▶ FRAGMENTO DEL TEXTO
------------------------------------------------------------
El cuerpo de la mujer venía en un petate encima de los hombros de sus familiares que ya tenían rato caminando, mientras que el hombre rico iba en su carroza acompañado de sus deudos.
Las dos familias se dirigían a enterrar a sus fallecidos en ese día helado al panteón de Mezquitán, que abría sus puertas por primera vez y que por su apertura ofrecía que el primer entierro fuera gratuito y para la perpetuidad.
Se narra que las familias se enteraron que ese día no pagarían por los servicios del camposanto, se apuraron, pero la carroza llegó primero.
Los pobres que venían a pie tuvieron que pagar.
La historia de esas muertes que ilustra la división de las clases sociales en el inmenso mural que circunda al panteón. También hay leyendas, anécdotas e historias actuales. Una obra de arte para las ánimas del más allá.
La historia del mural comenzó a finales del año 2000, cuando el ayuntamiento de Guadalajara convocó a la ex Escuela de Artes Plásticas para que hicieran obras en las paredes, con el objetivo de disminuir el grafiti en la zona.
El maestro Sergio Murillo se encargó de hacer una selección entre los jóvenes universitarios. Cuatro estudiantes de quinto semestre resultaron los vencedores: Óscar Zumaya, Ricardo Solís, Martha García y Marita Terriquez. Su propuesta fue hacer una gran historia que rodeara el camposanto. Los jóvenes se documentaron de fotos antiguas para conocer las carrozas, las ropas y las costumbres de la época. Hablaron con los viejos del barrio para que les citaran anécdotas. En un principio había más de 60 jóvenes de servicio social que los ayudaban con los colores, luego en menos de seis meses se fueron marchando. Los cuatro jóvenes se quedaron solos para terminar la obra, una de las más grandes de Latinoamérica en el género del arte urbano.
Los cuatro tiraban andamios, los armaban, los pasaban por encima del pavimento mal hecho, se trepaban, pintaban grandes rostros, había mujeres llorando, ánimas en pena, las floristas del lugar.
Cuentan que la gente se acercaba para saludarlos, para ver si los pintaban, para pedirles vinílica y llenarse la cara de los tonos de las playeras de su equipo de futbol. Posaban como modelos. Para felicitarlos. Para despotricar contra los “grafiteros” o animarlos en su trabajo. Se creó una gran dinámica social, coincidieron los artistas.
Sin embargo, el cansancio les llegaba cada vez más rápido. El ayuntamiento les daba el dinero a cuenta gotas. Además, por su inexperiencia habían pedido a las autoridades una cantidad mínima de 80 mil pesos para el inmenso e interminable trabajo que se alargó por cinco años.
------------------------------------------------------------
▶ DATOS PROPORCIONADOS
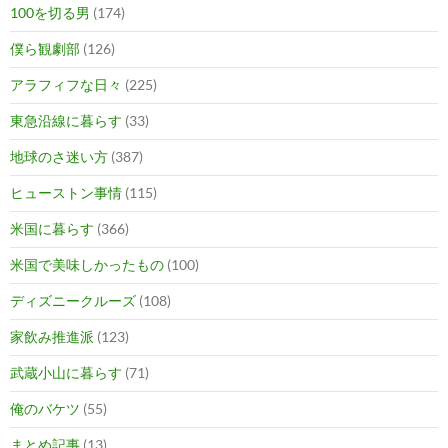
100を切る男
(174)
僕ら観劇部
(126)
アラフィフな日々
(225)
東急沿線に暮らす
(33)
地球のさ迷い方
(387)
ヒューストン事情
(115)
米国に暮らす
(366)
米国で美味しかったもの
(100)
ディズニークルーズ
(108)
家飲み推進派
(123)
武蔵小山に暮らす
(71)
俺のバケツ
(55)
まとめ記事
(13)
------------------------------------------------------------
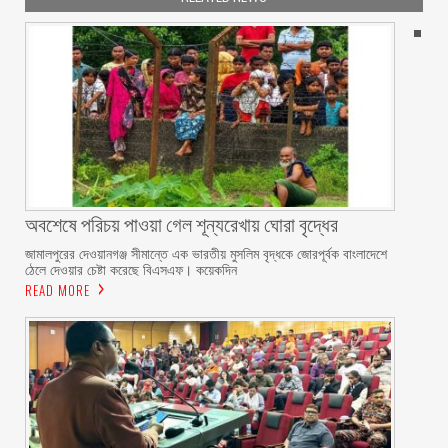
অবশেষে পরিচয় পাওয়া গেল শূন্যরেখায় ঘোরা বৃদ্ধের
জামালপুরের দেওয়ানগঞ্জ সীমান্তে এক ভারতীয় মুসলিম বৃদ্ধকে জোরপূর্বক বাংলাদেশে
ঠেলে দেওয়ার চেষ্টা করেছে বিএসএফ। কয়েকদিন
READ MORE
------------------------------------------------------------
▶ TAREAS DEL EJERCICIO
• 1. Según el texto sobre el mural del panteón de Mezquitán, ¿qué cantidad mínima pidieron los jóvenes artistas a las autoridades para el trabajo?
• 2. Devuelve del texto sobre el mural del panteón de Mezquitán, sin cambiar nada, la parte que empieza con las palabras que contienen "La historia de esas" y termina con "en la zona.".
• 3. Escribe la continuación del texto sobre el mural del panteón de Mezquitán a partir del punto donde se detiene.

▶ RESPUESTAS
• 1. Una cantidad mínima de 80 mil pesos.

• 2.
La historia de esas muertes que ilustra la división de las clases sociales en el inmenso mural que circunda al panteón. También hay leyendas, anécdotas e historias actuales. Una obra de arte para las ánimas del más allá.
La historia del mural comenzó a finales del año 2000, cuando el ayuntamiento de Guadalajara convocó a la ex Escuela de Artes Plásticas para que hicieran obras en las paredes, con el objetivo de disminuir el grafiti en la zona.

• 3.
Los jóvenes salían de su escuela e iban por la pintura acrílica (el único pigmento que es resistente a la humedad) para colorear lo blanco de las paredes, veían los bocetos cuadriculados de Zumaya y los pasaban a gran escala, los trazaban con carboncillo, luego venía la mancha, los ajustes y poco a poco la obra se vio terminada.
Ricardo Solís recuerda: “Nosotros no teníamos idea, pedimos 80 mil pesos y pues pintura profesional no era, no tuvimos asesoría adecuada por parte de los maestros, no teníamos idea de cómo cobrar, nadie nos ayudaba a cargar andamios. Fue un desgaste psicológico muy fuerte.
Siempre pensamos que la obra iba a ser efímera, que iba a tener una duración de cinco años, pero ha aguantado más, aunque ahora la vemos muy descuidada. Lo importante fue que conocimos acerca de la experiencia logística y que generamos una dinámica social muy fuerte”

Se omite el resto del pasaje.